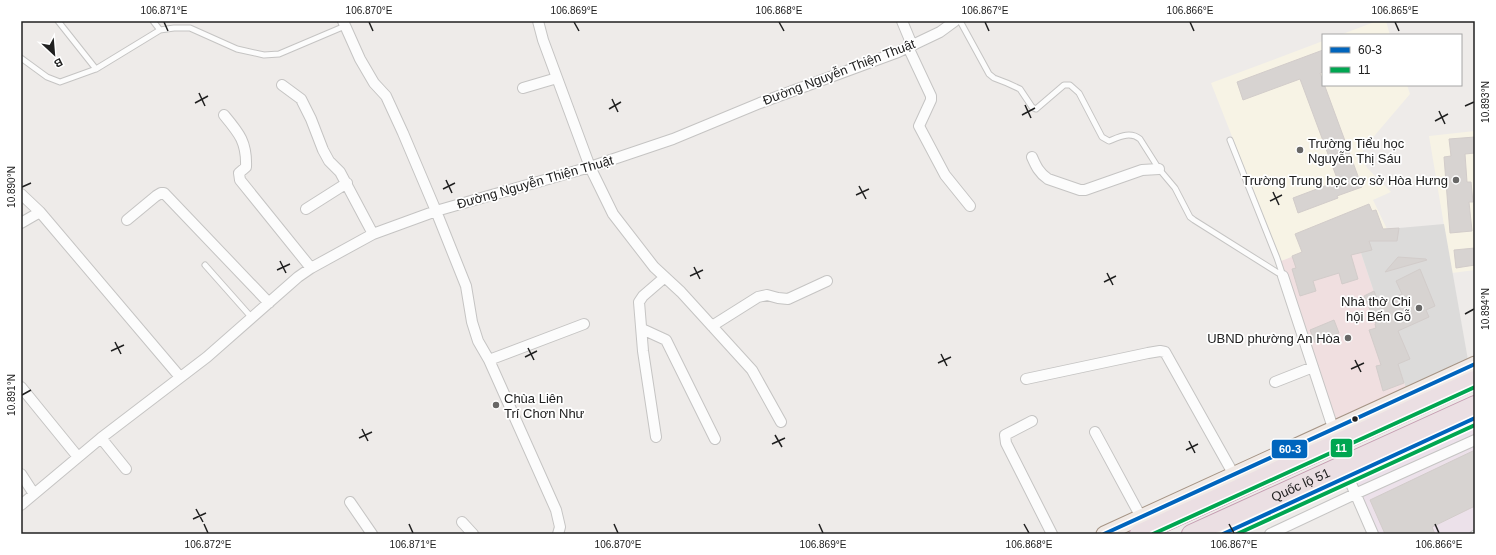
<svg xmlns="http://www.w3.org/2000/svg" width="1496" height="555" viewBox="0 0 1496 555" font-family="Helvetica,sans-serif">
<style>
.commercial{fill:#f0dfe0}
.industrial{fill:#ece1ea}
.education{fill:#f7f3e5}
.religious{fill:#dcdbda}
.building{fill:#d7d3d1;stroke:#d2ccca}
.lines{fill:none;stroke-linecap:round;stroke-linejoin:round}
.lane-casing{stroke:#c5c4c3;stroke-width:7}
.street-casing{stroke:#c5c4c3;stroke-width:12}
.primary-casing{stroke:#a59485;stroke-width:17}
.highway-casing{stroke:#c59db1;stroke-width:20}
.lane{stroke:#fcfcfc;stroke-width:5}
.street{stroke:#fcfcfc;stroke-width:10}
.primary{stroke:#f1eae6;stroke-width:15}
.highway{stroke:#ebdfe3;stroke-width:18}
.bus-1-casing{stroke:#fff;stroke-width:7}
.bus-2-casing{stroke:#fff;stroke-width:7}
.bus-1{stroke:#0065bd;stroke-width:4}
.bus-2{stroke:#00a651;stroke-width:4}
.ticks{fill:none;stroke:#202020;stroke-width:1.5}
.poi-dot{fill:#686766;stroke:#fff;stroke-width:1.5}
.bus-dot{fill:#202020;stroke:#fff;stroke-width:1.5}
.labels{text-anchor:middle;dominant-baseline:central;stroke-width:3.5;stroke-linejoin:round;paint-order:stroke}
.street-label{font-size:13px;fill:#202020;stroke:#fff}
.poi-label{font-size:13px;fill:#202020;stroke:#fff;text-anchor:end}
.line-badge{stroke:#fff;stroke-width:1.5}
.badge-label{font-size:11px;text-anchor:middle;font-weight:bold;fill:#fff}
.neatline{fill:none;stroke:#202020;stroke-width:1.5}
.ticks-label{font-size:10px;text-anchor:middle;fill:#202020}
</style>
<rect width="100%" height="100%" fill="#eeebe9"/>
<path class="commercial" d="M1354,232l52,156 -72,33 -53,-160z"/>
<path class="industrial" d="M1475,426v108h-98l-23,-53z"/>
<path class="education" d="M1377,21h9l4,14h-50z
M1323,41v44h84l3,9 -46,54 -2,8v4l6,9 23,23 -18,8 14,29 -33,3 -73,29 -70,-178z
M1475,131v139l-23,3 -23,-137z"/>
<path class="religious" d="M1444,224l24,136 -62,28 -52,-156z"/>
<path class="building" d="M1323,50v22l-3,1 42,114 -25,9 1,2 -40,15 -5,-15 45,-17 -38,-102 -57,21 -6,-18z
M1475,137v16l-10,1 2,28h4l2,20h-4l3,29 -22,2 -6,-76 7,-1 -2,-17z
M1369,204l3,7 4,-1 7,19 16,-1 -2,13h-28l3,9 -21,5 7,24 -16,5 -3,-11 -26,8 3,10 -16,5 -8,-27 4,-1 -4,-12 10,-4 -7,-18z
M1475,248v17l-19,3 -2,-18z
M1398,257l28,2 1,1 -42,12z
M1420,269l15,37 -9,4 3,7 -31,14 12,28 -12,5 6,19 -21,8 -7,-25 5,-1 -12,-35 7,-2 -1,-4h1l-12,-28 10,-5 5,14 23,-11 -6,-13z
M1334,320l5,13 -24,10 -5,-13z
M1475,450v56l-43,21 3,7h-50l-15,-34z"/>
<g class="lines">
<g class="lane-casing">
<path id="lane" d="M58,21l38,48
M153,21l7,9
M960,21l29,53 5,4 13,5 13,6 12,18 4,2 28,-24h6l9,8 23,44 7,4c10,-4 21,-10 31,-2l19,30 16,19 15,29 4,3 89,56
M21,58l26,19 13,5 36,-13 64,-39 14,-2h16l47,21 27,6 15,-1 66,-28
M1230,140l47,118 6,18
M205,265l47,53
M1473,534l2,-1"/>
</g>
<g class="street-casing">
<path id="street" d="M538,21l5,19 47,127 23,47 41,53 27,25 71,78 29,52
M902,21l10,24
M908,47l23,49v4l-12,26 26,49 25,31
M282,85l19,14 10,20 12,31 6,11 11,11 33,62
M523,88l34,-10
M224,115c15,18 23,27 22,52l-7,6 1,7 71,88
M1032,157c4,9 7,16 16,22l32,11h5l57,-20 17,-1
M21,194l19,18
M306,209l41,-26
M127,220l29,-24 5,-3h3l105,110
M21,223l19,-11 140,165
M1283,276l50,152
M712,326l46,-29 9,-2 11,3 10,1 39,-18
M642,329l24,11 49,99
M489,360l95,-36
M1026,379l122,-26 12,-2 5,1 69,123
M1275,382l38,-15
M21,387l57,70
M1032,421l-27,14 1,8 46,91
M1095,432l46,85
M656,437l-13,-86 -4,-49 4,-6 22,-19
M101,438l25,31
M1346,472l27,62
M21,474l13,20
M350,502l22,32
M21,505l80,-67 106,-81 91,-80 13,-9 62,-34 63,-23 -33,-78 -17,-37 -12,-13 -14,-24 -17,-38
M462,522l11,12
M558,534l2,-7 -4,-17 -67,-150 -11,-19 -6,-19 -6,-36 -30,-75 154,-44 83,-28 87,-36 138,-51 42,-20 15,-11
M1270,534l85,-40 120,-54"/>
</g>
<g class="primary-casing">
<path id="primary" d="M1104,534l371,-170
M1223,534l252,-116"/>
</g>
<g class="highway-casing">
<g id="highway">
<path d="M1139,534l336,-154"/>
<path id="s1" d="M1191,534l284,-129"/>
</g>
</g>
<use href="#lane" class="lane"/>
<use href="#street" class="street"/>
<use href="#primary" class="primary"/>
<use href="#highway" class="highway"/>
<g class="bus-1-casing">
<path id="bus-1" d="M1104,534l371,-170
M1223,534l252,-116"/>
</g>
<g class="bus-2-casing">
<path id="bus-2" d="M1153,534l322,-147
M1237,534l238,-109"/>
</g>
<use href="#bus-1" class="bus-1"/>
<use href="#bus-2" class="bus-2"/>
</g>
<path class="ticks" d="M164,22l4,9M369,22l4,9M574,22l5,9M779,22l5,9M985,22l4,9M1190,22l4,9M1395,22l4,9M199,93l6,13M612,99l6,13M195,103l13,-7M1025,105l6,13M1465,106l9,-4M609,109l12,-7M1439,111l6,13M1022,115l13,-7M1435,121l13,-7M446,180l6,13M859,186l7,13M22,187l9,-4M443,189l12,-6M1273,192l6,13M856,195l13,-6M1270,201l12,-6M280,261l6,12M694,267l6,12M277,270l13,-6M1107,273l6,12M690,276l13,-6M1104,282l12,-6M1465,314l9,-5M115,342l6,12M528,348l6,12M111,351l13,-6M941,354l6,12M525,357l12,-6M1355,360l6,12M938,363l13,-6M1351,369l13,-6M22,395l9,-5M362,429l6,12M775,435l7,12M359,438l13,-6M1189,441l6,12M772,444l13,-6M1186,450l12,-6M196,509l7,13M193,519l13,-6M204,524l4,9M409,524l4,9M614,524l4,9M819,524l4,9M1024,524l5,9M1229,524l5,9M1435,524l4,9"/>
<g class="poi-dot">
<circle cx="1300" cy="150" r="4"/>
<circle cx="1456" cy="180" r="4"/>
<circle cx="1419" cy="308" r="4"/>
<circle cx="1348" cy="338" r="4"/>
<circle cx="496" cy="405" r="4"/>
</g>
<circle class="bus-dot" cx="1355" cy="419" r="3.5"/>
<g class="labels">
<g class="street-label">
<text transform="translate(839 72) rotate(-21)">Đường Nguyễn Thiện Thuật</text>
<text transform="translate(535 182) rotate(-16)">Đường Nguyễn Thiện Thuật</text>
<text stroke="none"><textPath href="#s1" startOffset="120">Quốc lộ 51</textPath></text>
</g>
<g class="poi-label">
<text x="1308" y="143" text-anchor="start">Trường Tiểu học<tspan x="1308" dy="15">Nguyễn Thị Sáu</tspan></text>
<text x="1448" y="180">Trường Trung học cơ sở Hòa Hưng</text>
<text x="1411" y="301">Nhà thờ Chi<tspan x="1411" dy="15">hội Bến Gỗ</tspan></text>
<text x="1340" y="338">UBND phường An Hòa</text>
<text x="504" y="398" text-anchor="start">Chùa Liên<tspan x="504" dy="15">Trí Chơn Như</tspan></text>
</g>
</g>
<g class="line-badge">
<rect x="1330" y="438" width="23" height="20" rx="4" fill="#00a651"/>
<rect x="1271" y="439" width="37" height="20" rx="4" fill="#0065bd"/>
</g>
<g class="badge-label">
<text x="1341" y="452">11</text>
<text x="1290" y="453">60-3</text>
</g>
<rect width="1496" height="555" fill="none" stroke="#ffffff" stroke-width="44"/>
<rect x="1322" y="34" width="140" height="52" fill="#ffffff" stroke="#a6a6a6"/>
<rect x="1330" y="47" width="20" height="6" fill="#0065bd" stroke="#a6a6a6"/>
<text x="1358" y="54" font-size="12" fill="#202020">60-3</text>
<rect x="1330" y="67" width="20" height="6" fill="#00a651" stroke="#a6a6a6"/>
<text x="1358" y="74" font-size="12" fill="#202020">11</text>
<g transform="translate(54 54) rotate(154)" stroke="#ffffff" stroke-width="3" paint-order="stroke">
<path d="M0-3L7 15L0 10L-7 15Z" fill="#202020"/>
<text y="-6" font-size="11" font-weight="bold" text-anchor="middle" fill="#202020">B</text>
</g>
<rect x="22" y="22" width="1452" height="511" class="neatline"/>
<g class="ticks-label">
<text x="164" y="14">106.871°E</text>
<text x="369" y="14">106.870°E</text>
<text x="574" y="14">106.869°E</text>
<text x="779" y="14">106.868°E</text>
<text x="985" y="14">106.867°E</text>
<text x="1190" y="14">106.866°E</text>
<text x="1395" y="14">106.865°E</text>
<text transform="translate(1485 102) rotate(-90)" y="4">10.893°N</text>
<text transform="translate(11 187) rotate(-90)" y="4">10.890°N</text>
<text transform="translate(1485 309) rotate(-90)" y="4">10.894°N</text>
<text transform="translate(11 395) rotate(-90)" y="4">10.891°N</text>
<text x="208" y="548">106.872°E</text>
<text x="413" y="548">106.871°E</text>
<text x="618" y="548">106.870°E</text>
<text x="823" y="548">106.869°E</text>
<text x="1029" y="548">106.868°E</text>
<text x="1234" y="548">106.867°E</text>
<text x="1439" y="548">106.866°E</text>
</g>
</svg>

--*--

Using the listing above, show every line that includes the string "lines".

Solved problem:
.lines{fill:none;stroke-linecap:round;stroke-linejoin:round}
<g class="lines">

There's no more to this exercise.